(Records from a dataset)
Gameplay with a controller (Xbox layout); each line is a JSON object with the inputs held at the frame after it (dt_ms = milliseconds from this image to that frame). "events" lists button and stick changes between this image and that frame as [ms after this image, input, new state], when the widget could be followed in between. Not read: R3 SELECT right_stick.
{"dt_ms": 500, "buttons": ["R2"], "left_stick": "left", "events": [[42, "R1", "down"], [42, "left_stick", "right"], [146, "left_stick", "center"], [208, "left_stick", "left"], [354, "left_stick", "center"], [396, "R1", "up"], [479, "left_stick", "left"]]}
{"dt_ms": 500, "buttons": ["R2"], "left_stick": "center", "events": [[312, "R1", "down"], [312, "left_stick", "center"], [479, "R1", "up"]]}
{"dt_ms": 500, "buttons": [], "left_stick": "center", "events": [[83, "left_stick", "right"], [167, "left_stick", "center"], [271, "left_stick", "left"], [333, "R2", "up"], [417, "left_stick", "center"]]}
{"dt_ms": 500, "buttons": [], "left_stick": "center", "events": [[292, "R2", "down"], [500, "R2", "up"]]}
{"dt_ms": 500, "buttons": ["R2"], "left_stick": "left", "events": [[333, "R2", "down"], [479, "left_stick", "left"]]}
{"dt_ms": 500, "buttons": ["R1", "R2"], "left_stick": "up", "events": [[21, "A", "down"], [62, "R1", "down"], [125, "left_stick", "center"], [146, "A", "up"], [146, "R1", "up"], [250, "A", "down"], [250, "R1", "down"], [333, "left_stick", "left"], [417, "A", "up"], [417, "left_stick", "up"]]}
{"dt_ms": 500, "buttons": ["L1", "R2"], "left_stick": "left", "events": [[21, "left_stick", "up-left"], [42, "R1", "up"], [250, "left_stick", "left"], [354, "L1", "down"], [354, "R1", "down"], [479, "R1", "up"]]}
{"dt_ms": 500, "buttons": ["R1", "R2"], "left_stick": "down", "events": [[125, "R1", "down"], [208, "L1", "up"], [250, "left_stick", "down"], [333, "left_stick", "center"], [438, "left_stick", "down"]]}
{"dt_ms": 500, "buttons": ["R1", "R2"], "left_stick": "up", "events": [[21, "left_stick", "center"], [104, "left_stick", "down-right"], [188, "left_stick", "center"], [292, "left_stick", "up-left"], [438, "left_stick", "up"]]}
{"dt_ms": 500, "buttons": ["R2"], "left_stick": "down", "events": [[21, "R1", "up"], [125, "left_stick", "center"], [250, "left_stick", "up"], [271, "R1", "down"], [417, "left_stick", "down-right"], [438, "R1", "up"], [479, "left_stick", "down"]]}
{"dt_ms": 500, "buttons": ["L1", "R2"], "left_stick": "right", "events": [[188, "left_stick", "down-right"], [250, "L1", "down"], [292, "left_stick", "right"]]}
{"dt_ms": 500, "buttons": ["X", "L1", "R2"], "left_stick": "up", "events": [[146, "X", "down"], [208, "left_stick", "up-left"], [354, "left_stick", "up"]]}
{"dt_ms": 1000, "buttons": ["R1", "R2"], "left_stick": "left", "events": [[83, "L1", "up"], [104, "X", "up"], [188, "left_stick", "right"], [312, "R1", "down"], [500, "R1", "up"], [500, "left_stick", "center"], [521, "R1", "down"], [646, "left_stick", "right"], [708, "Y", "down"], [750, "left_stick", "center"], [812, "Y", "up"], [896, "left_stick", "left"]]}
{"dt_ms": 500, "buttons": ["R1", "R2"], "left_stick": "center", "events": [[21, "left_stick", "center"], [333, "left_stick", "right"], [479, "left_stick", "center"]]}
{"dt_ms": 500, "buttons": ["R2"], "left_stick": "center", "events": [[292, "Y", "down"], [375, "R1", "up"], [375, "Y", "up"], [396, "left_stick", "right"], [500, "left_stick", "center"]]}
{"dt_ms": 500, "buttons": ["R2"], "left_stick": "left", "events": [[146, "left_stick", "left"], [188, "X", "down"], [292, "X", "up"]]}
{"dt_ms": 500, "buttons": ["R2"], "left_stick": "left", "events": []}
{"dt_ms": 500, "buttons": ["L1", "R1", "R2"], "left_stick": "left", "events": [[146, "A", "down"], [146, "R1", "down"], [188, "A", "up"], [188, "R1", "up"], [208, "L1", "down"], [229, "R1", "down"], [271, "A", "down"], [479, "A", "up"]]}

• [Your goal]: Please print out every record exactly as it is written.

• [Exercise output]:
Gameplay with a controller (Xbox layout); each line is a JSON object with the inputs held at the frame after it (dt_ms = milliseconds from this image to that frame). "events" lists button and stick changes between this image and that frame as [ms after this image, input, new state], when the widget could be followed in between. Not read: R3 SELECT right_stick.
{"dt_ms": 500, "buttons": ["R2"], "left_stick": "left", "events": [[42, "R1", "down"], [42, "left_stick", "right"], [146, "left_stick", "center"], [208, "left_stick", "left"], [354, "left_stick", "center"], [396, "R1", "up"], [479, "left_stick", "left"]]}
{"dt_ms": 500, "buttons": ["R2"], "left_stick": "center", "events": [[312, "R1", "down"], [312, "left_stick", "center"], [479, "R1", "up"]]}
{"dt_ms": 500, "buttons": [], "left_stick": "center", "events": [[83, "left_stick", "right"], [167, "left_stick", "center"], [271, "left_stick", "left"], [333, "R2", "up"], [417, "left_stick", "center"]]}
{"dt_ms": 500, "buttons": [], "left_stick": "center", "events": [[292, "R2", "down"], [500, "R2", "up"]]}
{"dt_ms": 500, "buttons": ["R2"], "left_stick": "left", "events": [[333, "R2", "down"], [479, "left_stick", "left"]]}
{"dt_ms": 500, "buttons": ["R1", "R2"], "left_stick": "up", "events": [[21, "A", "down"], [62, "R1", "down"], [125, "left_stick", "center"], [146, "A", "up"], [146, "R1", "up"], [250, "A", "down"], [250, "R1", "down"], [333, "left_stick", "left"], [417, "A", "up"], [417, "left_stick", "up"]]}
{"dt_ms": 500, "buttons": ["L1", "R2"], "left_stick": "left", "events": [[21, "left_stick", "up-left"], [42, "R1", "up"], [250, "left_stick", "left"], [354, "L1", "down"], [354, "R1", "down"], [479, "R1", "up"]]}
{"dt_ms": 500, "buttons": ["R1", "R2"], "left_stick": "down", "events": [[125, "R1", "down"], [208, "L1", "up"], [250, "left_stick", "down"], [333, "left_stick", "center"], [438, "left_stick", "down"]]}
{"dt_ms": 500, "buttons": ["R1", "R2"], "left_stick": "up", "events": [[21, "left_stick", "center"], [104, "left_stick", "down-right"], [188, "left_stick", "center"], [292, "left_stick", "up-left"], [438, "left_stick", "up"]]}
{"dt_ms": 500, "buttons": ["R2"], "left_stick": "down", "events": [[21, "R1", "up"], [125, "left_stick", "center"], [250, "left_stick", "up"], [271, "R1", "down"], [417, "left_stick", "down-right"], [438, "R1", "up"], [479, "left_stick", "down"]]}
{"dt_ms": 500, "buttons": ["L1", "R2"], "left_stick": "right", "events": [[188, "left_stick", "down-right"], [250, "L1", "down"], [292, "left_stick", "right"]]}
{"dt_ms": 500, "buttons": ["X", "L1", "R2"], "left_stick": "up", "events": [[146, "X", "down"], [208, "left_stick", "up-left"], [354, "left_stick", "up"]]}
{"dt_ms": 1000, "buttons": ["R1", "R2"], "left_stick": "left", "events": [[83, "L1", "up"], [104, "X", "up"], [188, "left_stick", "right"], [312, "R1", "down"], [500, "R1", "up"], [500, "left_stick", "center"], [521, "R1", "down"], [646, "left_stick", "right"], [708, "Y", "down"], [750, "left_stick", "center"], [812, "Y", "up"], [896, "left_stick", "left"]]}
{"dt_ms": 500, "buttons": ["R1", "R2"], "left_stick": "center", "events": [[21, "left_stick", "center"], [333, "left_stick", "right"], [479, "left_stick", "center"]]}
{"dt_ms": 500, "buttons": ["R2"], "left_stick": "center", "events": [[292, "Y", "down"], [375, "R1", "up"], [375, "Y", "up"], [396, "left_stick", "right"], [500, "left_stick", "center"]]}
{"dt_ms": 500, "buttons": ["R2"], "left_stick": "left", "events": [[146, "left_stick", "left"], [188, "X", "down"], [292, "X", "up"]]}
{"dt_ms": 500, "buttons": ["R2"], "left_stick": "left", "events": []}
{"dt_ms": 500, "buttons": ["L1", "R1", "R2"], "left_stick": "left", "events": [[146, "A", "down"], [146, "R1", "down"], [188, "A", "up"], [188, "R1", "up"], [208, "L1", "down"], [229, "R1", "down"], [271, "A", "down"], [479, "A", "up"]]}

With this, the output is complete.